By: Sierra Judge
House music is a fundamental part of electronic dance music. Whether you like it, or hate it, it is still important to understand that house music was the turning point for EDM. Every sub genre (dubstep, riddim, techno) wouldn’t be here today if it wasn’t for house music. Producers like Frankie Knuckles and Marshall Jefferson really shaped electronic dance music.
In the 70s, Disco was growing in popularity, and helped shape and create what we now know as house music. Disco, and eventually house music first became popular in clubs that were in predominantly Latino, African American, and gay communities. These clubs were a safe space for these individuals, where they could embrace who they are while dancing the night away. House music was born in the underground clubs of New York and Chicago.
(Larry Levan at The Paradise Garage, 1985)
DJs like Frankie Knuckles and Larry Levan began experimenting with new mixing techniques, and eventually, house music was born at “The Warehouse” located in Chicago. The Warehouse shaped our modern day nightclubs, and helped name this new genre of music that was blowing up.
(The Warehouse, Chicago)
During this time, technology was not as easy to come by. Remixing a song in the 70s was a completely different process than it is now. Once synthesizers and drum machines became more accessible in the 80s, the producers were able to dive deeper and experiment new ways to create this sound. Rearranging sections and extending parts of the song were some ways they started mixing. Record labels and radio stations began playing this style of music more, and received amazing feedback.
If you are someone who enjoys house music, you know it always makes you dance. It did not take long after people started hearing this new sound, that it travelled all the way to Europe in the 80s. Very quickly, this became one of the most popular genres across Europe. Almost 30 years later, house music is still widely popular, and Europe hosts some of the biggest festivals every year.

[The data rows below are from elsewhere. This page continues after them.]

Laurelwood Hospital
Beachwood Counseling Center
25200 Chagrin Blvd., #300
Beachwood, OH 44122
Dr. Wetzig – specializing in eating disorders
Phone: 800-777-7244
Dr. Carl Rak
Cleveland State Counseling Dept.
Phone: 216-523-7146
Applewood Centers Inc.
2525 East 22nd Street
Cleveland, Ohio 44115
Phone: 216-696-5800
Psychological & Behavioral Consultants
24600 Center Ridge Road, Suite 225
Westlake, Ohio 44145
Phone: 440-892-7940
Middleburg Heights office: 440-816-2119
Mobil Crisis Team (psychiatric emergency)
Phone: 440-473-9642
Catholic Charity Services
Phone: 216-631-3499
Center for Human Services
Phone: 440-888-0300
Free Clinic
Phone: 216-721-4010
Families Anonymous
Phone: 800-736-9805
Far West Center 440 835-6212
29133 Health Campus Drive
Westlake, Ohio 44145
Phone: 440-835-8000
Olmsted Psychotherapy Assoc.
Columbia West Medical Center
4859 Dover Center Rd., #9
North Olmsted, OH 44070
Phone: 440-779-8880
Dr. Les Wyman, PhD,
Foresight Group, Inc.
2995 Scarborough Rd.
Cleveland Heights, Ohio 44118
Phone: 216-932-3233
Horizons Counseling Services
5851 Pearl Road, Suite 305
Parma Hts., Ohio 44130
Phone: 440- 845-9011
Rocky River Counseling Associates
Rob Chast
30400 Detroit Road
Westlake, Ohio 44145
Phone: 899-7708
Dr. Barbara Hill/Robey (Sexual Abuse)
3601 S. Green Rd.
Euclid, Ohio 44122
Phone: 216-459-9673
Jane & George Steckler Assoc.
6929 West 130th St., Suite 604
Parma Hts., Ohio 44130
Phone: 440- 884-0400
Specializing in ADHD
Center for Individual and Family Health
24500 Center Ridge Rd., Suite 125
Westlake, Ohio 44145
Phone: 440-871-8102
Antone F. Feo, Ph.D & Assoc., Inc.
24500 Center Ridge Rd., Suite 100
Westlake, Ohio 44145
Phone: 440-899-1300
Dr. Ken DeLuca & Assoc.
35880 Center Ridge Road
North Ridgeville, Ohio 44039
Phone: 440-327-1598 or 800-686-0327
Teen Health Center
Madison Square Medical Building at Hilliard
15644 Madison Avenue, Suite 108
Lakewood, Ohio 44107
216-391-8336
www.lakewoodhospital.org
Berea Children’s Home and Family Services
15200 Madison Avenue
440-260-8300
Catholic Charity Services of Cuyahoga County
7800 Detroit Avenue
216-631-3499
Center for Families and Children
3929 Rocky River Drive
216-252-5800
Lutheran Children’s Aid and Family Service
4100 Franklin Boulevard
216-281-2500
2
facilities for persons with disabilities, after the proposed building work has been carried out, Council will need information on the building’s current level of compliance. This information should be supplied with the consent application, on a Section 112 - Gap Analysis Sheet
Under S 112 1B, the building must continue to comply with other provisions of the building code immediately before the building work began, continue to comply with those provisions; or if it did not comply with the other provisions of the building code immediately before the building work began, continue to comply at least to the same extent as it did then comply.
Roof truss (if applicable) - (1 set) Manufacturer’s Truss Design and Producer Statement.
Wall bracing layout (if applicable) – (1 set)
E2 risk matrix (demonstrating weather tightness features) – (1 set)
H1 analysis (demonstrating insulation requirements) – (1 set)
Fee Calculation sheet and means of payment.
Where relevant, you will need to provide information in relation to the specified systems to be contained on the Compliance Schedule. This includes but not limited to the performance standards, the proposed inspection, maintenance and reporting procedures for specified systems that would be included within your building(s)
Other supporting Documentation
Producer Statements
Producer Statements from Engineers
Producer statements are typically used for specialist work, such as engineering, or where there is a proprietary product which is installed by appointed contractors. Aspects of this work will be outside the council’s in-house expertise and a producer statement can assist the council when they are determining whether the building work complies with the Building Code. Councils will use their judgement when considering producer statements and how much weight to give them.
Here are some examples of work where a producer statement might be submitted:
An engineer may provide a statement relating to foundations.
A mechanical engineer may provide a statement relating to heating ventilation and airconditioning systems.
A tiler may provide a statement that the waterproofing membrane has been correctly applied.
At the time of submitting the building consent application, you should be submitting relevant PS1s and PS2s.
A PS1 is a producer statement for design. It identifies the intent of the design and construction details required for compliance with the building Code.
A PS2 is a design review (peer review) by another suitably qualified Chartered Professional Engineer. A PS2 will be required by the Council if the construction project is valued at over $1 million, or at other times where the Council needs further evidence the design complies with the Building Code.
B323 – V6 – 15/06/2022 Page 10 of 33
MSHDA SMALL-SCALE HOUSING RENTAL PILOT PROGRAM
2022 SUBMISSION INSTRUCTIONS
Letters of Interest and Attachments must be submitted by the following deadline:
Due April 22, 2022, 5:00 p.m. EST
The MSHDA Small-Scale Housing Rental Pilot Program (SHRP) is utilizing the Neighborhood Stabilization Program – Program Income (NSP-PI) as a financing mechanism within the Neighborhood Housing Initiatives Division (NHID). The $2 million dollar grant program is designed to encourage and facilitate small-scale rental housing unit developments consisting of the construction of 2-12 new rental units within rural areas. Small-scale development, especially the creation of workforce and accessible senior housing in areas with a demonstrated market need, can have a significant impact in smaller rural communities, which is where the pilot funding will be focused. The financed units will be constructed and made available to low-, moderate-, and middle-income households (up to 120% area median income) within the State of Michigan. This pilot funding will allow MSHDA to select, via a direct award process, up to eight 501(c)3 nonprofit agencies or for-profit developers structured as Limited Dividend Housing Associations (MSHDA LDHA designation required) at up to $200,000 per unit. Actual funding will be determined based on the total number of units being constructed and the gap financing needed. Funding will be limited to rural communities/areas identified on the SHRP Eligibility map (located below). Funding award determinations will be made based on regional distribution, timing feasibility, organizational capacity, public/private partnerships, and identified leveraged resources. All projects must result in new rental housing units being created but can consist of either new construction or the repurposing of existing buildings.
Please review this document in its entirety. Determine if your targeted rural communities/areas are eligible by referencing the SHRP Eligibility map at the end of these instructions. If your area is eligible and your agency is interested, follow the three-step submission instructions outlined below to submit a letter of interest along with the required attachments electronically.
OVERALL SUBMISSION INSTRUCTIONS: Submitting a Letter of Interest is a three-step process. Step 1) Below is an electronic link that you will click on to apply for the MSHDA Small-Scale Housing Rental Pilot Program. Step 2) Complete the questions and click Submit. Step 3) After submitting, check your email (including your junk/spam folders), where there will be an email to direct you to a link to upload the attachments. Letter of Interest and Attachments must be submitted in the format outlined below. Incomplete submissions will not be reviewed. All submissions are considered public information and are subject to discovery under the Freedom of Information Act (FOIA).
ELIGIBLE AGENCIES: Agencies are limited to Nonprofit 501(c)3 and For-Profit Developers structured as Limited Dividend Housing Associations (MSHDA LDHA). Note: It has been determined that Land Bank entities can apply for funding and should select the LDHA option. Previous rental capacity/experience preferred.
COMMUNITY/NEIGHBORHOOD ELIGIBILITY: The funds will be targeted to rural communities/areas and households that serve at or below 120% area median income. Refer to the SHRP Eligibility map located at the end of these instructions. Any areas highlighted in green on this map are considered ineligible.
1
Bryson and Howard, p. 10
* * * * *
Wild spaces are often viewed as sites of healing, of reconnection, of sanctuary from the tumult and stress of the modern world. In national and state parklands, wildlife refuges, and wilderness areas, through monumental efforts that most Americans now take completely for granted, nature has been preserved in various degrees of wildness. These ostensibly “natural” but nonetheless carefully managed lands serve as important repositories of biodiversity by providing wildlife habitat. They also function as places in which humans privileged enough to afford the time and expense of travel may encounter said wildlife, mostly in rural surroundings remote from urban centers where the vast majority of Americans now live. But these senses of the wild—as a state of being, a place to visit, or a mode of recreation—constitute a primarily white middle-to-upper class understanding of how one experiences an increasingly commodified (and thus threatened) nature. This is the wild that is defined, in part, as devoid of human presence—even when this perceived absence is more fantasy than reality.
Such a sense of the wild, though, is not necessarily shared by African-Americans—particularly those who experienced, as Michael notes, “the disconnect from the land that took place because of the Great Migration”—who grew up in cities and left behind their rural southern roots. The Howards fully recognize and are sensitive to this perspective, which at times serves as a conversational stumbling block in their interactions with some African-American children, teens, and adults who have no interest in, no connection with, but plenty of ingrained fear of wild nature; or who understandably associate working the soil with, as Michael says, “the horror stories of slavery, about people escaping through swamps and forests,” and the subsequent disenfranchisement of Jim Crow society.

I think it is important to understand that house music, and essentially every other sub genre has originated from the African American community. When you look at festival line ups nowadays, there is not much diversity when it comes to producers. If you take a look at some popular festival lineups, the majority of the producers are typically caucasian males. I really love that recently in the past few years, there have been more women being added to these lineups as well. It seems crazy to me that there is not more diversity in edm music producers, when the world has so many different cultures and ethnicities everywhere. When you walk through the crowd at a place like EDC, you meet and see people from all over the world. Taking time to learn about other cultures can be very eye opening and allow you to gain appreciation.
From my experience and what I have seen on social media, people have very strong feelings about house music. They either absolutely love it or can’t stand it. It took me a few years of going to shows to appreciate house, but now I absolutely love it. There is never a time it doesn’t make me want to get up and start dancing. Whether it is your favorite, or you’d rather not listen to it, learning the history of this genre can definitely make you appreciate it more. If house music had not started, we probably would not have the many many subgenres we are fortunate enough to have today. I feel very blessed we have the ability to listen to such a variety of genres.
If you are interested in learning more about the origins of house music, there are a variety of documentaries to watch. I recommend “I Was There When House Took Over The World’ on youtube. This was very informative, and again, made me want to get up and dance. Watching this taught me so much I had no idea about. I am always listening to music, yet I had no idea where it came from. Looking into the origins of your favorite genre can teach you lots and make you feel more connected to the sound.